Public Law 105-33, the Balanced Budget Act of 1997, made 28 technical changes to the 1996 welfare reform law (Public Law 104-193).

1998

Public Law 105-187, the Deadbeat Parents Punishment Act of 1998, established two new categories of felony offenses, subject to a 2-year maximum prison term: (1) traveling in interstate or foreign commerce with the intent to evade a support obligation if the obligation has remained unpaid for more than 1 year or is greater than $5,000; and (2) willfully failing to pay a child support obligation regarding a child residing in another State if the obligation has remained unpaid for more than 2 years or is greater than $10,000.

Public Law 105-200, the Child Support Performance and Incentive Act of 1998, established a new cost/budget-neutral incentive system based on five performance measures that create strong incentives for States to operate efficient and effective programs. The law also imposed less severe financial penalties on States that failed to meet the October 1997 deadline for implementing a statewide CSE automated data processing and information retrieval system. It also included provisions related to medical support and privacy protections, and makes other minor changes.

ENTRIES SHOWN:
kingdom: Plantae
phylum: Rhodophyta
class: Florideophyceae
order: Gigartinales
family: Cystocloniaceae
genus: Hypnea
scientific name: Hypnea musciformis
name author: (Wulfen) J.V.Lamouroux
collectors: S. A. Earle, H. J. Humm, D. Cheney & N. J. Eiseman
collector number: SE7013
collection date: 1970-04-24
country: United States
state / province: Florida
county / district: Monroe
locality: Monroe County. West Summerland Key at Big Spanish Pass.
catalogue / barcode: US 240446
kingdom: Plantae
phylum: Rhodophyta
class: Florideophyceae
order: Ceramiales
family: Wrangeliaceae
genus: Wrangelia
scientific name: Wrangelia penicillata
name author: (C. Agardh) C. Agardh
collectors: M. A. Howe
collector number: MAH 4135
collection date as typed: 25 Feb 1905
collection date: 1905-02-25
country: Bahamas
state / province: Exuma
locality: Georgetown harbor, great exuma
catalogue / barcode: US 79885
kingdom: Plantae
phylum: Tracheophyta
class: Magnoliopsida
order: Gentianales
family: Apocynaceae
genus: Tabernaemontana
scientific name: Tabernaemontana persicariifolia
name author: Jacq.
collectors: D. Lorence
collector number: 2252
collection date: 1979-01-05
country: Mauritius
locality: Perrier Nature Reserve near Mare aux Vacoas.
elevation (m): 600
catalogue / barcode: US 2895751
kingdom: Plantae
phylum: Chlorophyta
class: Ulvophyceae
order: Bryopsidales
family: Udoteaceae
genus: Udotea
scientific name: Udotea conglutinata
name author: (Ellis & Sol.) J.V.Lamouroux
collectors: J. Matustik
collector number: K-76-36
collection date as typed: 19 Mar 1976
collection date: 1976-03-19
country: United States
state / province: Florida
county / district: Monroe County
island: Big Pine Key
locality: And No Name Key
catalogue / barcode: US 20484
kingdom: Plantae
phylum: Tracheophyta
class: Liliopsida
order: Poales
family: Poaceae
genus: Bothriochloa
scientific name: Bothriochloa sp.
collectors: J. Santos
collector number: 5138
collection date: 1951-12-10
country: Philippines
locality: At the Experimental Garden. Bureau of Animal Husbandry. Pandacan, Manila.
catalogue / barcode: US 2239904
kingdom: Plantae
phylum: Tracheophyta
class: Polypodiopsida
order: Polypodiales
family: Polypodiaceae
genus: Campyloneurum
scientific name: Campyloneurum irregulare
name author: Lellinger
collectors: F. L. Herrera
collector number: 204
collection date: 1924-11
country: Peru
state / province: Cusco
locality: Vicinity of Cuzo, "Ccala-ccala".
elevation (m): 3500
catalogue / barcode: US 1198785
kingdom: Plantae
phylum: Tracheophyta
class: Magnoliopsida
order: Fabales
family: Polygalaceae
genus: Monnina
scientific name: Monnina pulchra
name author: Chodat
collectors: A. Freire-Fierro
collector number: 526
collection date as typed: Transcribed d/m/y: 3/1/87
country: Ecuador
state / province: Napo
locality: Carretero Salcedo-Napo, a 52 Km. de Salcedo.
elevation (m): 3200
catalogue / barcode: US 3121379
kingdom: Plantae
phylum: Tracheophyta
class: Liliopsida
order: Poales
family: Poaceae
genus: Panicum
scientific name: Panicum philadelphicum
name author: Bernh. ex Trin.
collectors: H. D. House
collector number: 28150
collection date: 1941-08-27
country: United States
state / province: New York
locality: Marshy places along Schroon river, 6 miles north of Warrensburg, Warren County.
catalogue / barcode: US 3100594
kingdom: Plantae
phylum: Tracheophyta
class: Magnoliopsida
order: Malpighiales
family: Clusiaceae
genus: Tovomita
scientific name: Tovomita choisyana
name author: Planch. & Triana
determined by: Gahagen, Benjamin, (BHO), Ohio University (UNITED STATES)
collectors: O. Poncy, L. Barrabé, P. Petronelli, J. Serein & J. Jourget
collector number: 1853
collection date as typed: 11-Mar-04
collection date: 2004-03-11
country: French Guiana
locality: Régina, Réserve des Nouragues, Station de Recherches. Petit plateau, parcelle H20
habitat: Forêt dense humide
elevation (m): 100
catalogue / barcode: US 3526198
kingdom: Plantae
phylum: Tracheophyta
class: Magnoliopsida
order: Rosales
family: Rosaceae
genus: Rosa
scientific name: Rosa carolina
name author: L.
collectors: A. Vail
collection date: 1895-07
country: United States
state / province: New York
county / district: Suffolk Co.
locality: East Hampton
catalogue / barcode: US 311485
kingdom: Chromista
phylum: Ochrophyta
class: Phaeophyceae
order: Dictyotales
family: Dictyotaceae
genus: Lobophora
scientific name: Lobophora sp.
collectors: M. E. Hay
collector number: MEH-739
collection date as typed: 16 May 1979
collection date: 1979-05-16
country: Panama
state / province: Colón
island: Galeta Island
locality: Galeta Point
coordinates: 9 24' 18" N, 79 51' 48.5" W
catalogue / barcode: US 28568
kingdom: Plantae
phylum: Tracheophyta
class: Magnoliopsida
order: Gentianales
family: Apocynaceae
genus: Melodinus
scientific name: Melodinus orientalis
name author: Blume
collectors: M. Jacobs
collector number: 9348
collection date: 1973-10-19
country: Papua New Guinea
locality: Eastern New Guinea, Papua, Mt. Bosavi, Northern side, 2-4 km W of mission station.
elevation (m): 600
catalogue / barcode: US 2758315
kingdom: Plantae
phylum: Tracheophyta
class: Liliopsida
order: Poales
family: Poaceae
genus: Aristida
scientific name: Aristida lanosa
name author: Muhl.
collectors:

TO DO:
1) List every public law number cited in the child support legislation history.
2) Restate the child support legislation history from "Public Law 105-33, the" to "greater than $10,000.", renaming "obligation" as "debt" wherever it appears.
3) Carry the child support legislation history further, picking up after its final sentence.

YOUR WRITTEN ANSWERS:
1) Public Law 105-33, Public Law 104-193, Public Law 105-187, Public Law 105-200

2)
Public Law 105-33, the Balanced Budget Act of 1997, made 28 technical changes to the 1996 welfare reform law (Public Law 104-193).

1998

Public Law 105-187, the Deadbeat Parents Punishment Act of 1998, established two new categories of felony offenses, subject to a 2-year maximum prison term: (1) traveling in interstate or foreign commerce with the intent to evade a support debt if the debt has remained unpaid for more than 1 year or is greater than $5,000; and (2) willfully failing to pay a child support debt regarding a child residing in another State if the debt has remained unpaid for more than 2 years or is greater than $10,000.

3)
Public Law 105-306, the Noncitizen Benefit Clarification and Other Technical Amendments Act of 1998, included a correction to Public Law 105-200 that allows a State that failed to comply with the 1996 child support data processing requirements to have its annual penalty reduced by 20 percent for each of the five performance measures under the child support incentive system for which it achieves a maximum score. In addition, the provision clarified the date by which States must pass laws implementing medical child support provisions to allow time for State legislatures that meet biennially to pass laws after final Federal regulations are issued in year 2000.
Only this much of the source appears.